People who are able to work from within a spiritual tradition can refer to it for their values and their judgments on whatever problems life throws up for them. Every tradition on earth contains enough truth to orient one’s life, or it wouldn’t have become a tradition. But what of those who are not comfortable in the tradition they were born into, or who are born into a lack of tradition, or a hostility to tradition? How do you find a home? It seemed to me that the only tool I had to work with was my intuition. This put me in the position of having to decide, before examination, whether something was worth examining. This is absurd. Nonetheless, this is the fix I was in. I don’t know any other way but to keep discarding what you cannot use, and keep looking for what is food and drink to you. You can’t necessarily depend on the judgment and experience of others, for “one man’s meat is another man’s poison.” Your soul, like your body, will react to poison when it experiences it, and it is up to you to recognize the reaction and reject the poison. Just pray that you recognize it as poison before you’ve eaten too much of it!
Whatever it may be for others, the Catholic church was not food and drink for me. Years after I left it, I began to get first hand experience of what I call “the other side.” The more experience I got, the more it agreed with a certain way of looking at Catholic doctrine – but the less it agreed with Catholic conclusions, and the rules drawn from those conclusions. So I was left relying on the inborn sniffer that (I am convinced) we are all given as our birthright, an intuitive sense that “this is the way for me, regardless whether it is the way for others. In short, I was still on my own.

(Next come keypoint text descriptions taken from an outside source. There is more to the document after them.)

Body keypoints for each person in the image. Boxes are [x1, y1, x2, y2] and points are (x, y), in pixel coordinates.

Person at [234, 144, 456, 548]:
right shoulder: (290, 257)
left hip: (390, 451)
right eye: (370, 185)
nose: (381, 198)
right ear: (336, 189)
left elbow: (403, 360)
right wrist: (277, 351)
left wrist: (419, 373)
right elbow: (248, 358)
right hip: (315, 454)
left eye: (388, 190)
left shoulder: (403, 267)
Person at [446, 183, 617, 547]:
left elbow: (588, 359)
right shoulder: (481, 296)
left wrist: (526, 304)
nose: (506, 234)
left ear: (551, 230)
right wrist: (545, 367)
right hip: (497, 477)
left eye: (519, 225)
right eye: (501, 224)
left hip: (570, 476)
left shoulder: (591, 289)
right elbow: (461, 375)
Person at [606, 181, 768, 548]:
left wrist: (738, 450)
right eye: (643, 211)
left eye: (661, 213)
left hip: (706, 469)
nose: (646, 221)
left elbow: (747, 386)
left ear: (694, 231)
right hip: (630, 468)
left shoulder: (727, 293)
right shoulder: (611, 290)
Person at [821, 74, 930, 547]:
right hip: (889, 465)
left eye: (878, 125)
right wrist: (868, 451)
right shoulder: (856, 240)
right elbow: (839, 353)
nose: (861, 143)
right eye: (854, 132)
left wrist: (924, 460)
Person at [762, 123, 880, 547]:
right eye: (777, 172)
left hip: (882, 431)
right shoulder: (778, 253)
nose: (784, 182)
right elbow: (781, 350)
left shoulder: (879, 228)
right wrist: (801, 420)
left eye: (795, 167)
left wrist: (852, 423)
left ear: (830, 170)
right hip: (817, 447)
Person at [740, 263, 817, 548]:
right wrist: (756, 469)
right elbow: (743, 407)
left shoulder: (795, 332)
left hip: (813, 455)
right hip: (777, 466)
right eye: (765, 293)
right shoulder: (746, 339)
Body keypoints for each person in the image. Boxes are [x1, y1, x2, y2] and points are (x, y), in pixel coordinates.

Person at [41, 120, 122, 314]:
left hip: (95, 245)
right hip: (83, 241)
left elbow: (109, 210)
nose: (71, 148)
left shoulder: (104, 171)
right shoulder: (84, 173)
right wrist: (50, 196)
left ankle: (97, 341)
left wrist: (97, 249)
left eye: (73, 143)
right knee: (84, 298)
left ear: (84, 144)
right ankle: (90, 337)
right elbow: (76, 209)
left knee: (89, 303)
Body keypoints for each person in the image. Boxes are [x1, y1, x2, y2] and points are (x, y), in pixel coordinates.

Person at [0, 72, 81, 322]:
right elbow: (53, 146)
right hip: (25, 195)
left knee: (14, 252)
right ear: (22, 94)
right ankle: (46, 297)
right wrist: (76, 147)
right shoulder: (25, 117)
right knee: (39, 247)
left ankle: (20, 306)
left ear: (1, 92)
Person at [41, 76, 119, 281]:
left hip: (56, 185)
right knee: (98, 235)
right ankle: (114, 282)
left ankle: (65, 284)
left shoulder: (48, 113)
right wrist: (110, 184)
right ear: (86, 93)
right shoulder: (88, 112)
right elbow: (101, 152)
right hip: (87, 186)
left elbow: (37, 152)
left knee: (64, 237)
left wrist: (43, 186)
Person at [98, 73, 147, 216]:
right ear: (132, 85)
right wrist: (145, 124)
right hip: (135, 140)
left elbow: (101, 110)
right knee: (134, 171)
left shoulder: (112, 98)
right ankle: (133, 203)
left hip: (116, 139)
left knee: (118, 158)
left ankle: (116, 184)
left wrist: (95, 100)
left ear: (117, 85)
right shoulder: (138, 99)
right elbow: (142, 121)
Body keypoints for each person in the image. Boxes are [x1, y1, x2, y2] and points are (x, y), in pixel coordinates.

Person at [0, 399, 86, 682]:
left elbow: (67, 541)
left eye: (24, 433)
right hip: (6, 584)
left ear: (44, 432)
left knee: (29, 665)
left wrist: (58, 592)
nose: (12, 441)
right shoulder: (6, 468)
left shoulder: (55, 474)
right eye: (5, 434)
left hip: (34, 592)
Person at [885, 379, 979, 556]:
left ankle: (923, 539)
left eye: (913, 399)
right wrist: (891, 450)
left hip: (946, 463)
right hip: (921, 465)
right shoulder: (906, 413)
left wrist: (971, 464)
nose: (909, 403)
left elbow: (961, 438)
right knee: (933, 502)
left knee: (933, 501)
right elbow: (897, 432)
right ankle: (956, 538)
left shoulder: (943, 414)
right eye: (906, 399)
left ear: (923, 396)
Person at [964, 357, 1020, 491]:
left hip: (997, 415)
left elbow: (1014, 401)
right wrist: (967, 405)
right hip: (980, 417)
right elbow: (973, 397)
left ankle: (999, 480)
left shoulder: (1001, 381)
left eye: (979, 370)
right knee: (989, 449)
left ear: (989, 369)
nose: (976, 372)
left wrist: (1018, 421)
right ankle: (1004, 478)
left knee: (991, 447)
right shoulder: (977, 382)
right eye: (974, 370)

At first, in exploring reincarnation and past lives, I was thinking of those subjects as most people seem to do. But with time and experience it became clear that our explorations are hampered by careless assumptions and bad definitions. We assume that if people reincarnate, it is one person moving from one life to another. We assume that we in this life are separate from those other lives. We assume that even if they influence us, we do not influence them. My experience argues that none of these assumptions are correct.

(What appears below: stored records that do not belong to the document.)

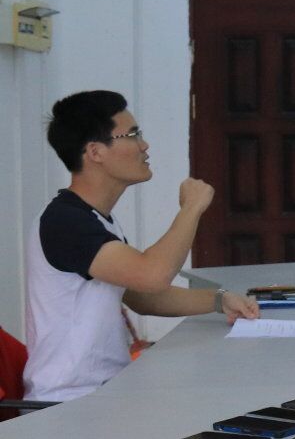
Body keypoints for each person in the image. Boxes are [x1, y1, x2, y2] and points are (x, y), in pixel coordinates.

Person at [25, 91, 259, 402]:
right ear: (95, 152)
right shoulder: (65, 222)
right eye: (133, 135)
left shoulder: (96, 219)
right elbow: (152, 275)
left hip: (105, 393)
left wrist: (219, 300)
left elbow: (141, 295)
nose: (144, 145)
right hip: (69, 402)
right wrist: (191, 208)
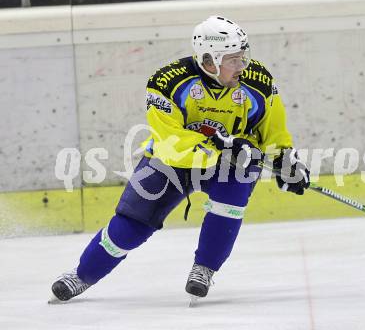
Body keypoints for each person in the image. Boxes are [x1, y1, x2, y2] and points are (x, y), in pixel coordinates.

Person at [50, 15, 310, 303]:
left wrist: (287, 161)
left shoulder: (258, 82)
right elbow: (170, 142)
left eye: (243, 56)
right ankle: (83, 274)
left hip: (226, 165)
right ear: (210, 61)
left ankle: (205, 268)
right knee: (130, 226)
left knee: (233, 192)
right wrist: (223, 145)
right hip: (170, 162)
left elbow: (273, 130)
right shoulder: (167, 82)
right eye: (233, 59)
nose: (242, 66)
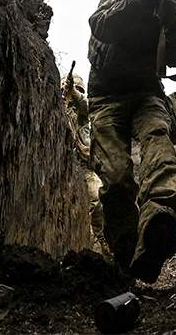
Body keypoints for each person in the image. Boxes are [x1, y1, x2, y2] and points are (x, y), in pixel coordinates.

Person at [86, 0, 176, 283]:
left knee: (159, 146)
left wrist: (169, 20)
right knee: (115, 176)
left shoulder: (172, 7)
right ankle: (126, 254)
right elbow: (100, 25)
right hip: (106, 98)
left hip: (147, 94)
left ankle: (158, 220)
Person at [60, 72, 108, 256]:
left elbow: (85, 105)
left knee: (98, 199)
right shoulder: (56, 107)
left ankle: (101, 244)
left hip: (84, 167)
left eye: (78, 90)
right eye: (71, 89)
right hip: (61, 167)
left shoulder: (82, 113)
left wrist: (73, 91)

“But – you ought to be objecting — reincarnation is an old, old subject. What makes you an expert on the basis of a few years’ experience?” Well, if I were relying on my own personal resources, I wouldn’t have much worthwhile to say. But much of the information and most of the concepts contained here came via automatic writing, or from altered-state experiences alone or with others. That gives access to a tremendous amount of knowledge, wisdom and experience. Unlike Jane Roberts’ Seth, who dictated sentences and paragraphs and specified titles and chapter headings, my contacts were not that obliging. It was my job to find a way to make these things accessible to others, and it took a long, long time to figure out how to do so.
Frank – You’re killin’ me here! I’m avidly reading along and bang – it stopped. Please continue :)))
You’ll live. Part two tomorrow, then three, four, five, one per day.
Frank,
You OK? All I received was this (Part 1); nothing in my quaratine report either. Hope all is well. Looking foward to the next.
All My Best,
George
Patience, friends. i set it to post once a day for six days.